Il problema è aggravato dal fatto che esistono una dozzina di specie abbastanza vicine all'Agrostis stolonifera con le quali è possibile l'impollinazione incrociata, cosa che, almeno per riso (di cui parlavamo ieri a proposito del blocco alle importazioni), soia e cotone è più difficile.

I produttori di semenza per prati dell'Oregon sono preoccupati, perchè se il gene modificato arrivasse nei loro campi, a loro diventerebbe legalmente impossibile esportare in Paesi che non ammettono semi gm. In Oregon si produce il 70% delle semenze da prato statunitensi, per un giro d'affari di 370 milioni di dollari all'anno.

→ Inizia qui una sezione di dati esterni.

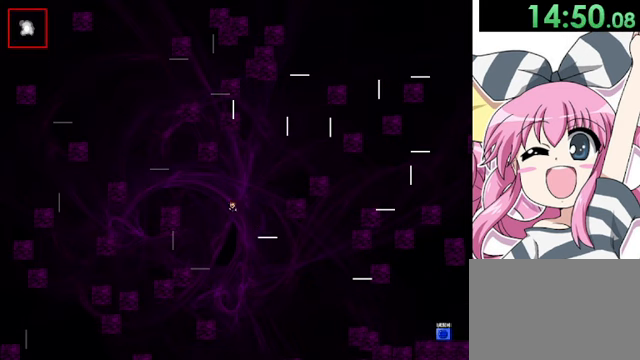
Gameplay with keyboard; each line is a JSON object with the keys held at the frame after it. "events" lists presses ("down") and releases ("up") of "down", "left", "r", "right", "shift", "up" and "z" between this image and that frame as [ms after this image, input, new state], when the widget could be followed in between. No other keys are recorded. Mouse input is not recorded.
{"keys": [], "events": [[240, "shift", "up"], [360, "left", "up"]]}
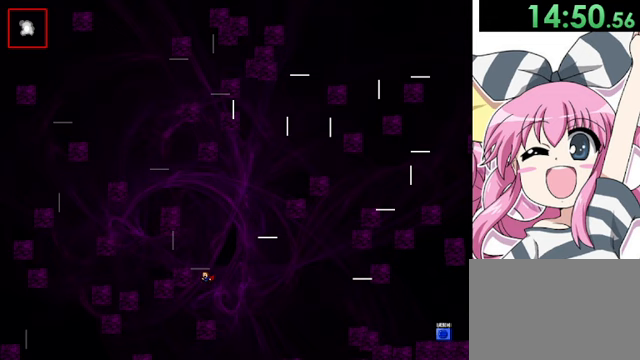
{"keys": [], "events": [[280, "right", "down"], [280, "shift", "down"], [480, "right", "up"], [480, "shift", "up"]]}
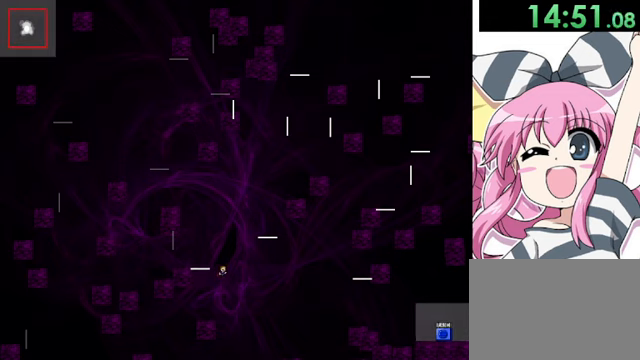
{"keys": ["left"], "events": [[40, "shift", "down"], [120, "left", "down"], [280, "shift", "up"]]}
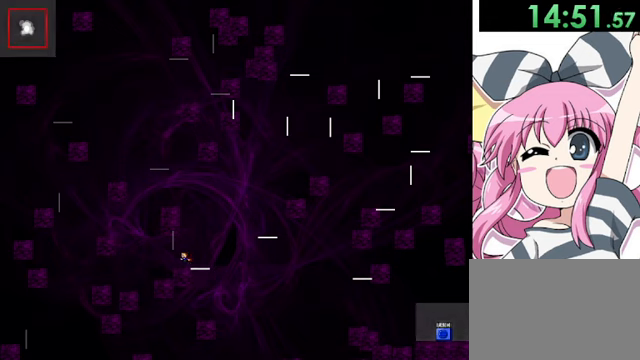
{"keys": ["left"], "events": [[120, "shift", "down"], [200, "shift", "up"]]}
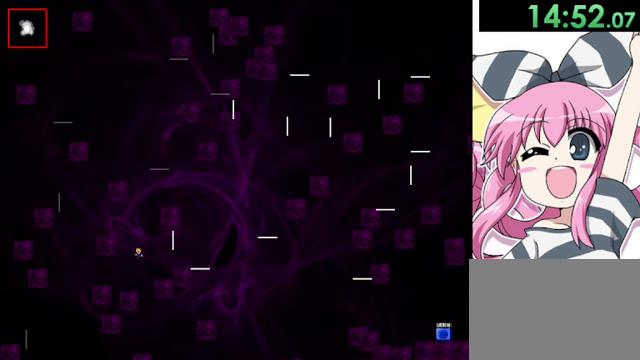
{"keys": [], "events": [[40, "shift", "down"], [320, "shift", "up"], [400, "left", "up"]]}
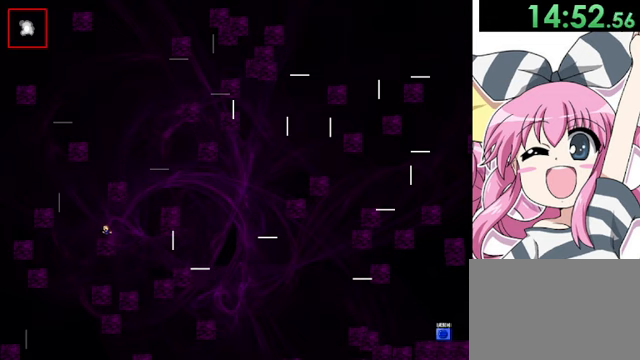
{"keys": ["left"], "events": [[160, "left", "down"]]}
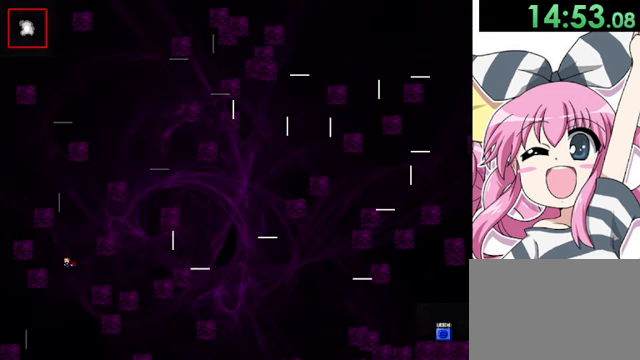
{"keys": ["left"], "events": [[240, "shift", "down"], [360, "shift", "up"]]}
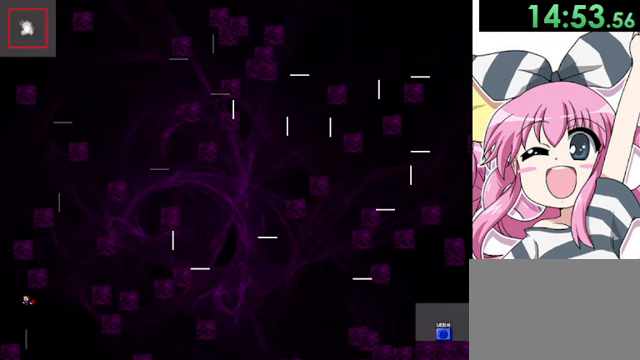
{"keys": ["right", "shift"], "events": [[160, "left", "up"], [440, "right", "down"], [480, "shift", "down"]]}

A giocare con i geni dell'Agrostis sono state la Monsanto (che produce il diserbante a cui l'erba resiste) e la Scotts (articoli da giardinaggio). Lo due società minimizzano il problema, dicendo che le erbacce geneticamente modificate (perchè i geni dell'Agrostis brevettata si sono già incrociati con quelli di specie selvatiche) sono comunque ancora sensibili ad altri diserbanti. I clienti Monsanto possono stare tranquilli, troveranno sempre un prodotto chimico che ammazzi gli ospiti indesiderati del loro spazio "verde". Anche coloro che abitano vicino ad un green gestito dalla Scotts possono stare tranquilli: i giardinieri Scott tagliano l'erba prima che riesca a produrre le spighe. Io, tanto tranquilla non mi sento...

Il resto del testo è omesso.